## Information supplied

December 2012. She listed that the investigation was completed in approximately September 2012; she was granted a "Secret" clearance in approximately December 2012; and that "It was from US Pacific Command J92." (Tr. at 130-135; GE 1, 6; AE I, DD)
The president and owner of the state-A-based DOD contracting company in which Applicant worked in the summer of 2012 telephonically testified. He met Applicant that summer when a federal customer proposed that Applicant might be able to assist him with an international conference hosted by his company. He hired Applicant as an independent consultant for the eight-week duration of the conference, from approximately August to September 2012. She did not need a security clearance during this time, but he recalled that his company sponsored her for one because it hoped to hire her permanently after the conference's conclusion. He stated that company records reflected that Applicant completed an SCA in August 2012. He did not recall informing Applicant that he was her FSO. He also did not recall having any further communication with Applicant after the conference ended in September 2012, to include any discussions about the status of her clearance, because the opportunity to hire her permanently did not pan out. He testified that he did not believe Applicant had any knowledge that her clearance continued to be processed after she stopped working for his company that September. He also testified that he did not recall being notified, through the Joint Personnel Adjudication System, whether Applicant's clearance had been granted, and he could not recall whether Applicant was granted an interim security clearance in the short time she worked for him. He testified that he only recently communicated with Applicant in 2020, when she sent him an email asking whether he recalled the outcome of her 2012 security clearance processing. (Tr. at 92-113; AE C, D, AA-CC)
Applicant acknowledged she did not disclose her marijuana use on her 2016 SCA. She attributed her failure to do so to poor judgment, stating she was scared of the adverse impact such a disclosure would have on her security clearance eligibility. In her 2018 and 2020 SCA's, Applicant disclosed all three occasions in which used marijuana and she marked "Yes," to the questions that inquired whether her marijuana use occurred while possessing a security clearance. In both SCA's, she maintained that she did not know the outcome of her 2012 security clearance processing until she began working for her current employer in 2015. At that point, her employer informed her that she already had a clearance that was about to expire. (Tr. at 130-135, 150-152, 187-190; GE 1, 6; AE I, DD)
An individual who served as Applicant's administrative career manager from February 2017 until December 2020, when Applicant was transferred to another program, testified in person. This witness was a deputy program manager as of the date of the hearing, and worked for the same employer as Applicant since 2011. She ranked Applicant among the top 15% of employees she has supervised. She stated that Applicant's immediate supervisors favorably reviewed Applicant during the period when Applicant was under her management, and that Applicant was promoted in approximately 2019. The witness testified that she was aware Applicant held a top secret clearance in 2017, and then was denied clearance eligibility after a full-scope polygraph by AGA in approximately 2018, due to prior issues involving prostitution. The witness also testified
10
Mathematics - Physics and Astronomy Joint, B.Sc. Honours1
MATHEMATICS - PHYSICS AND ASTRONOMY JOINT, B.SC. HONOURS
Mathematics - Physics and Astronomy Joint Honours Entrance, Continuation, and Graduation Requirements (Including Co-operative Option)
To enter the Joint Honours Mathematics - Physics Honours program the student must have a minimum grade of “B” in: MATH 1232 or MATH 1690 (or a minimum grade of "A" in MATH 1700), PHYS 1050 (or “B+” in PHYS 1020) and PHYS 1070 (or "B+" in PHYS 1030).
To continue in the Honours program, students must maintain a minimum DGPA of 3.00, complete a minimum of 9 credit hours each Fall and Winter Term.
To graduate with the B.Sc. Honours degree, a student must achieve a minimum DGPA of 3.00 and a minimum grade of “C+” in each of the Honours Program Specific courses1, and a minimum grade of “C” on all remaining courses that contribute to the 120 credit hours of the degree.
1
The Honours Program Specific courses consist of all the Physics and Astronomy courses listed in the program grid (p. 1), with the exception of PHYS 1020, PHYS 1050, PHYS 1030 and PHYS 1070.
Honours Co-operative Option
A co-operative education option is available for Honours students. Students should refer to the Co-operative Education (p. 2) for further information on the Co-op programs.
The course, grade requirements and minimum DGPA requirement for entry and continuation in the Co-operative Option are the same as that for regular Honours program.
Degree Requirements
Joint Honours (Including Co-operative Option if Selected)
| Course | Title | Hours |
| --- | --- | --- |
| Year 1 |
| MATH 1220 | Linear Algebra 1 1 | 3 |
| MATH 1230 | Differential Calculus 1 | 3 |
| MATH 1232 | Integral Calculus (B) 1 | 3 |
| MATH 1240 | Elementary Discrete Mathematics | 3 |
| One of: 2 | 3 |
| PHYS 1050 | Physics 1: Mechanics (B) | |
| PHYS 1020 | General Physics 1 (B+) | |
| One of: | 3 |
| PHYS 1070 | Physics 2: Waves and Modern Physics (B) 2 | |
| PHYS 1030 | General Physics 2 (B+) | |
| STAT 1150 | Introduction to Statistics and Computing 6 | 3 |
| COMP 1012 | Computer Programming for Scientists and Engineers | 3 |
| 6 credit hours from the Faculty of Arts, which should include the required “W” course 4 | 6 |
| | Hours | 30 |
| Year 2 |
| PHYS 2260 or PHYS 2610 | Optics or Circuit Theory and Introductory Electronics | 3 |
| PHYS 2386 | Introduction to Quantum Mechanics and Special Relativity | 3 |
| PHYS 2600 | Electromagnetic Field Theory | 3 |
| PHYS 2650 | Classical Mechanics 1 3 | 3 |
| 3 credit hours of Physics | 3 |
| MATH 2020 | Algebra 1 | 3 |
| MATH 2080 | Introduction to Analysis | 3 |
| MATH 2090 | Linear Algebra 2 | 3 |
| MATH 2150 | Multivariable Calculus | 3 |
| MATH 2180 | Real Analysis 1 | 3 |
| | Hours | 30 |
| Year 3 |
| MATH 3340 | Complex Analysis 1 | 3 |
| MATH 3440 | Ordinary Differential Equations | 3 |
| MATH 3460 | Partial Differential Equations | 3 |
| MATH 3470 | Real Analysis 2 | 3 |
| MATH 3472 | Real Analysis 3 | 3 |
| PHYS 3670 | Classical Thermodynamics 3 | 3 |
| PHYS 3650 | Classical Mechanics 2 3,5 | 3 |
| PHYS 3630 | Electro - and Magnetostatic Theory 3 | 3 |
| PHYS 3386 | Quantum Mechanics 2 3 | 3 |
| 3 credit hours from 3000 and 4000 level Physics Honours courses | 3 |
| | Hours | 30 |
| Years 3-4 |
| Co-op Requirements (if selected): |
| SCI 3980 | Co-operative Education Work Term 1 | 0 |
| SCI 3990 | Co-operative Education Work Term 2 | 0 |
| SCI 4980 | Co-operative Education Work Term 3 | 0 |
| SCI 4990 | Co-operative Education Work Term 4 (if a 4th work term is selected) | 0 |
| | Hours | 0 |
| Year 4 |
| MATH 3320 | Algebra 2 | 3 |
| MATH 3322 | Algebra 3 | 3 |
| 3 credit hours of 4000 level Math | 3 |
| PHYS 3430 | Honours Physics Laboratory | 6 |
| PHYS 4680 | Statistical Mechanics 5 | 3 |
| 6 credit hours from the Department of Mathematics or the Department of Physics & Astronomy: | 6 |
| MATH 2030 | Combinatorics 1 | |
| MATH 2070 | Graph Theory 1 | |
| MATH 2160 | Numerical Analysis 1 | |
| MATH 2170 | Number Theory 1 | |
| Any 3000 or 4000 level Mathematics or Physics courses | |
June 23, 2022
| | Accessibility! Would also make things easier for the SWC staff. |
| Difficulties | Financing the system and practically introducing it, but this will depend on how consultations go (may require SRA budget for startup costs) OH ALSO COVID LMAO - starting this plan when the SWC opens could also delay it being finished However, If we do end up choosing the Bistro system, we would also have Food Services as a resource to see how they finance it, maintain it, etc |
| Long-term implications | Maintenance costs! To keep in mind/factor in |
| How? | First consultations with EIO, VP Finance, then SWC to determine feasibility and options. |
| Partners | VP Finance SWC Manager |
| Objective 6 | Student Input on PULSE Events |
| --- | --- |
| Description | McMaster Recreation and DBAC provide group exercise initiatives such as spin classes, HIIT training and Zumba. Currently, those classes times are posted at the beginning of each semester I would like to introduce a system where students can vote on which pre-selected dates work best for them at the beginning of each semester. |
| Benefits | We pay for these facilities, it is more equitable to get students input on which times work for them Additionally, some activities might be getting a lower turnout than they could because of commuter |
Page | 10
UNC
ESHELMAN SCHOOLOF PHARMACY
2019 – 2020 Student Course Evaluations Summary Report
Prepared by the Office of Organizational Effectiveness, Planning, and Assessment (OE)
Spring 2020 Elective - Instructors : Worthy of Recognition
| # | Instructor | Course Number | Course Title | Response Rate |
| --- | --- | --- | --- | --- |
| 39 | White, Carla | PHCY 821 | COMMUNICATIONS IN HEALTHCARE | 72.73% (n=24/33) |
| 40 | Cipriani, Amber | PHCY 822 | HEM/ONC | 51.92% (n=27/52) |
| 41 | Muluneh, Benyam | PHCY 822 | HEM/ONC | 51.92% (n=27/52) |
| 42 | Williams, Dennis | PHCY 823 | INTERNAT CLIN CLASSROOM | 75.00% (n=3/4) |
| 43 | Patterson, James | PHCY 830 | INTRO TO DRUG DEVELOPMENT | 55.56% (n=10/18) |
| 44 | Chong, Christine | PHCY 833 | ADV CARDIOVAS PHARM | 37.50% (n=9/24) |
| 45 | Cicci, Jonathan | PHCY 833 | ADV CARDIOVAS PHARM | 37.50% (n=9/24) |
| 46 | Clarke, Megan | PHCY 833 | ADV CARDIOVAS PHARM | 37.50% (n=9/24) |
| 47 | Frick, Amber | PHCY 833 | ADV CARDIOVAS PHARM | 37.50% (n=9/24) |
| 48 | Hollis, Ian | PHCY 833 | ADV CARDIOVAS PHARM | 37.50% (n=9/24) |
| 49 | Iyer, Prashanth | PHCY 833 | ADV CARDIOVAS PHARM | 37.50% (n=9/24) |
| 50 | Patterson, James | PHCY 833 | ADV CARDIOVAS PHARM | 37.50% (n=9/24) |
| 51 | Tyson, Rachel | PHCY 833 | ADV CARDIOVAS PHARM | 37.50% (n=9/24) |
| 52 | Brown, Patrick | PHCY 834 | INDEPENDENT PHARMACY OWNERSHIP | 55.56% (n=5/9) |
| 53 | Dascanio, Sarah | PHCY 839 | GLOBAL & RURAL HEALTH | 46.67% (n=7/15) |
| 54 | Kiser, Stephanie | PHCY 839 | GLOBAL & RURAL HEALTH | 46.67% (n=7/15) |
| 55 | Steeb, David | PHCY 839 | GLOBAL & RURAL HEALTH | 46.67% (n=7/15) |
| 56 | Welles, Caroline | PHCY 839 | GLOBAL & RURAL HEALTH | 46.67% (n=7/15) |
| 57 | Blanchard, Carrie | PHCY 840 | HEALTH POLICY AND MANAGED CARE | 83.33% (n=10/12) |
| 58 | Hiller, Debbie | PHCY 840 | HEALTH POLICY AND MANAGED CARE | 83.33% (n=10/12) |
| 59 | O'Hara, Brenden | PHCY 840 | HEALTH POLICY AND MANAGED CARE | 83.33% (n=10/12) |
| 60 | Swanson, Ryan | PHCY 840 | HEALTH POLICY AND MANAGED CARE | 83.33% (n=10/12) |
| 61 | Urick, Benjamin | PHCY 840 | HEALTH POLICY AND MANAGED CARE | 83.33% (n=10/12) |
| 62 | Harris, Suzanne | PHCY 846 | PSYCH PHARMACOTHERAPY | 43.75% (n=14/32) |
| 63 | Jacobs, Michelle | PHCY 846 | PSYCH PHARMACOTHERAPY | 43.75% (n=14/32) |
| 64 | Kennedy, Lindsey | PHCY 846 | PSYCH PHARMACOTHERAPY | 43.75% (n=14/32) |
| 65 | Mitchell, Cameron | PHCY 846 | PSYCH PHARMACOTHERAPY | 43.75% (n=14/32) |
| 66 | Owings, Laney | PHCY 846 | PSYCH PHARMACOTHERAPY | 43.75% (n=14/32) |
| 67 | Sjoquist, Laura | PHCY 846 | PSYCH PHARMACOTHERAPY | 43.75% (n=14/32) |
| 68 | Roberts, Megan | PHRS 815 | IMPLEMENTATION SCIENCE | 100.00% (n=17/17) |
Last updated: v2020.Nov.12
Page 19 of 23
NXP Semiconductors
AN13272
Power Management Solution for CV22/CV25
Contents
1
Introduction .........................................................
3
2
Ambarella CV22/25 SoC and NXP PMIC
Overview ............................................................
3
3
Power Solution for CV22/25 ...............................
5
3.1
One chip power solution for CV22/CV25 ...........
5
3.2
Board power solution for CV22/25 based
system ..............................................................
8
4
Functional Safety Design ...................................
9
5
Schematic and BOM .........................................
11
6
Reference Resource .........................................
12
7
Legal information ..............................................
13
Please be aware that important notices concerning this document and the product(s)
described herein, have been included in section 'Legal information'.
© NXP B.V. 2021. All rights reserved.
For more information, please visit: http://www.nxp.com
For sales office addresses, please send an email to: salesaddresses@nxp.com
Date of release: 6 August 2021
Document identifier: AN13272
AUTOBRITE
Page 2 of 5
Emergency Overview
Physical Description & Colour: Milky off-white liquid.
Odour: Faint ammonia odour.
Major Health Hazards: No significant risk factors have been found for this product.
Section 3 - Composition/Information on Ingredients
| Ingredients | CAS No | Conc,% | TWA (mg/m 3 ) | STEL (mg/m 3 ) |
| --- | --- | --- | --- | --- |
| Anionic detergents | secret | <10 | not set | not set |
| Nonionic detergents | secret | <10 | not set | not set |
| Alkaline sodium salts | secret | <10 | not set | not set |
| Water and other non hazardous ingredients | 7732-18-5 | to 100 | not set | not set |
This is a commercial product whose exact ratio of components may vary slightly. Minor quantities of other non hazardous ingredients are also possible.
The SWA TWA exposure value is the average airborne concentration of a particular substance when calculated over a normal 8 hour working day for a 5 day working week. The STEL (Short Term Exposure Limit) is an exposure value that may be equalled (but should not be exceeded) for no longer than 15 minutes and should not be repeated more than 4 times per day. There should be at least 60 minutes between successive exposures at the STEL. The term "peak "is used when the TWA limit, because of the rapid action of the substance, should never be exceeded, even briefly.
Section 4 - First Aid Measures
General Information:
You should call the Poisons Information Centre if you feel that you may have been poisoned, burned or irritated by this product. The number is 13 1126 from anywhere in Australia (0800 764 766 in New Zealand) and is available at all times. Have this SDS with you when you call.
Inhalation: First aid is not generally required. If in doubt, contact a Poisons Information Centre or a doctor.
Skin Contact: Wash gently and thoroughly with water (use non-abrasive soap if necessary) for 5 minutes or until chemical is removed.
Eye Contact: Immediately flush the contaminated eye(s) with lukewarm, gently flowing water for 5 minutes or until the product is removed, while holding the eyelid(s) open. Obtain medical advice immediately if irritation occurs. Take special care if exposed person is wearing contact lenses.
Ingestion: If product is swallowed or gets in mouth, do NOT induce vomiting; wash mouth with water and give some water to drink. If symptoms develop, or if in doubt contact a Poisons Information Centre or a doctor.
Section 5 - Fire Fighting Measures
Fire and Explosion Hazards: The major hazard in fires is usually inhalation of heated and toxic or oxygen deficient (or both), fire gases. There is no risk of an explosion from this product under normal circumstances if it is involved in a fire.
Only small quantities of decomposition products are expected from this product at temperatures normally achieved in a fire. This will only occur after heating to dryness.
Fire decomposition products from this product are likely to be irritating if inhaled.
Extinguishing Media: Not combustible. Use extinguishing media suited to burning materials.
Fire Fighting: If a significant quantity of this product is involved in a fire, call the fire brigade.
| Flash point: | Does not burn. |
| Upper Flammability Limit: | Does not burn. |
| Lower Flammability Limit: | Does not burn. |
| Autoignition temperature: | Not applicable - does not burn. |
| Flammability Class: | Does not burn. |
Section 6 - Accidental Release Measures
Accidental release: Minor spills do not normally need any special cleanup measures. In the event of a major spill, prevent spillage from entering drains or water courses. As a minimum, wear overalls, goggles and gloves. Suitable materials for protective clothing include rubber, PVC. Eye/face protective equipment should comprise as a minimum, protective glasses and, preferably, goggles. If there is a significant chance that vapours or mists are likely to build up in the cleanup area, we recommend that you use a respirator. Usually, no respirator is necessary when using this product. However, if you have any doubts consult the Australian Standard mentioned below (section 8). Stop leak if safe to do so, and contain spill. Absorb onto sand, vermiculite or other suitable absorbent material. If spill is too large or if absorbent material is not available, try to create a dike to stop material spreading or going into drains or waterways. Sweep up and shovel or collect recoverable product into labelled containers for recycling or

## Assignment
Could you return all lines from the data above that contain the string "Real"?

## Result of this task
| MATH 2180 | Real Analysis 1 | 3 |
| MATH 3470 | Real Analysis 2 | 3 |
| MATH 3472 | Real Analysis 3 | 3 |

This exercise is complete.